▸ **Work request**:
Copy the text of every item below line for line, keeping each character the same.

Collected data
◇ ◇ ◇ ◇ ◇ ◇ ◇

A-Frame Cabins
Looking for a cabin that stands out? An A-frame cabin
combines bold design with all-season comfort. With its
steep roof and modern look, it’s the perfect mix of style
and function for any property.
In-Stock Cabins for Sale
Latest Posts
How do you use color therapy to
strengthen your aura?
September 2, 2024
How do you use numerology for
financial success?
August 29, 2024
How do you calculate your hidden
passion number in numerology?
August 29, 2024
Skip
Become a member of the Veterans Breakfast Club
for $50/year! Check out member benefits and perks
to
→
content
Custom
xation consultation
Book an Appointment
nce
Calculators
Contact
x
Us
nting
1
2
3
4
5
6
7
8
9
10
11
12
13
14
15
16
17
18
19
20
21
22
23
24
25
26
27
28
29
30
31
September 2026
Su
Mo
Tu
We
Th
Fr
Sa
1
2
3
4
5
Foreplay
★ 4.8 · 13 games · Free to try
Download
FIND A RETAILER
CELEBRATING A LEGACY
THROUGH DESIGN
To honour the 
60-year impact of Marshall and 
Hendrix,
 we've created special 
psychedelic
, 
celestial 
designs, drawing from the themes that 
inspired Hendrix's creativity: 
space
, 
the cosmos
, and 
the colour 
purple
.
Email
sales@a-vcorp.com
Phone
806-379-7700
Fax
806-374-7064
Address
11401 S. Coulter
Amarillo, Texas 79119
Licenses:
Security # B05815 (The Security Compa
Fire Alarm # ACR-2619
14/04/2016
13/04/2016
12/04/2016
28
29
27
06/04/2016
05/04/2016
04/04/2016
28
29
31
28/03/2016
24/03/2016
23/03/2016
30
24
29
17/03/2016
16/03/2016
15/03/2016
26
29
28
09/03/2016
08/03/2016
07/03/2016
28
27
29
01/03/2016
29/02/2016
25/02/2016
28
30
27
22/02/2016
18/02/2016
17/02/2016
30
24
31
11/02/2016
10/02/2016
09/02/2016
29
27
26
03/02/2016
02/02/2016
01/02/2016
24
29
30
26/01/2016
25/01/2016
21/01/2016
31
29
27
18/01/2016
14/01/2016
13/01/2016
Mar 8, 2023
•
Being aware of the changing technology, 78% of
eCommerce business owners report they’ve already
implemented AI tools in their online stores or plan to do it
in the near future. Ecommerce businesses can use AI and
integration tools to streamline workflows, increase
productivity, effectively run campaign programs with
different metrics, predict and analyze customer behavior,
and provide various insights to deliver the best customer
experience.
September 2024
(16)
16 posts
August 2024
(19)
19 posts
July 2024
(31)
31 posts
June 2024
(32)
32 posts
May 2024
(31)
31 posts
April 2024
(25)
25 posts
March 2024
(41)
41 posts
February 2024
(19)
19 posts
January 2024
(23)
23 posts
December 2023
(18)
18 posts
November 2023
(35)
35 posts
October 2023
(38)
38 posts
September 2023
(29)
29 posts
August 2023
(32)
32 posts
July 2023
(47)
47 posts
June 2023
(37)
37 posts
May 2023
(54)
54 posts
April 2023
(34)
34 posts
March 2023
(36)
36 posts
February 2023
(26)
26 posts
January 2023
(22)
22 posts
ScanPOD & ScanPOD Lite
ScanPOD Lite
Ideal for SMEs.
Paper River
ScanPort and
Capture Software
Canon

◇ ◇ ◇ ◇ ◇ ◇ ◇

▸ **Your response**:
A-Frame Cabins
Looking for a cabin that stands out? An A-frame cabin
combines bold design with all-season comfort. With its
steep roof and modern look, it’s the perfect mix of style
and function for any property.
In-Stock Cabins for Sale
Latest Posts
How do you use color therapy to
strengthen your aura?
September 2, 2024
How do you use numerology for
financial success?
August 29, 2024
How do you calculate your hidden
passion number in numerology?
August 29, 2024
Skip
Become a member of the Veterans Breakfast Club
for $50/year! Check out member benefits and perks
to
→
content
Custom
xation consultation
Book an Appointment
nce
Calculators
Contact
x
Us
nting
1
2
3
4
5
6
7
8
9
10
11
12
13
14
15
16
17
18
19
20
21
22
23
24
25
26
27
28
29
30
31
September 2026
Su
Mo
Tu
We
Th
Fr
Sa
1
2
3
4
5
Foreplay
★ 4.8 · 13 games · Free to try
Download
FIND A RETAILER
CELEBRATING A LEGACY
THROUGH DESIGN
To honour the 
60-year impact of Marshall and 
Hendrix,
 we've created special 
psychedelic
, 
celestial 
designs, drawing from the themes that 
inspired Hendrix's creativity: 
space
, 
the cosmos
, and 
the colour 
purple
.
Email
sales@a-vcorp.com
Phone
806-379-7700
Fax
806-374-7064
Address
11401 S. Coulter
Amarillo, Texas 79119
Licenses:
Security # B05815 (The Security Compa
Fire Alarm # ACR-2619
14/04/2016
13/04/2016
12/04/2016
28
29
27
06/04/2016
05/04/2016
04/04/2016
28
29
31
28/03/2016
24/03/2016
23/03/2016
30
24
29
17/03/2016
16/03/2016
15/03/2016
26
29
28
09/03/2016
08/03/2016
07/03/2016
28
27
29
01/03/2016
29/02/2016
25/02/2016
28
30
27
22/02/2016
18/02/2016
17/02/2016
30
24
31
11/02/2016
10/02/2016
09/02/2016
29
27
26
03/02/2016
02/02/2016
01/02/2016
24
29
30
26/01/2016
25/01/2016
21/01/2016
31
29
27
18/01/2016
14/01/2016
13/01/2016
Mar 8, 2023
•
Being aware of the changing technology, 78% of
eCommerce business owners report they’ve already
implemented AI tools in their online stores or plan to do it
in the near future. Ecommerce businesses can use AI and
integration tools to streamline workflows, increase
productivity, effectively run campaign programs with
different metrics, predict and analyze customer behavior,
and provide various insights to deliver the best customer
experience.
September 2024
(16)
16 posts
August 2024
(19)
19 posts
July 2024
(31)
31 posts
June 2024
(32)
32 posts
May 2024
(31)
31 posts
April 2024
(25)
25 posts
March 2024
(41)
41 posts
February 2024
(19)
19 posts
January 2024
(23)
23 posts
December 2023
(18)
18 posts
November 2023
(35)
35 posts
October 2023
(38)
38 posts
September 2023
(29)
29 posts
August 2023
(32)
32 posts
July 2023
(47)
47 posts
June 2023
(37)
37 posts
May 2023
(54)
54 posts
April 2023
(34)
34 posts
March 2023
(36)
36 posts
February 2023
(26)
26 posts
January 2023
(22)
22 posts
ScanPOD & ScanPOD Lite
ScanPOD Lite
Ideal for SMEs.
Paper River
ScanPort and
Capture Software
Canon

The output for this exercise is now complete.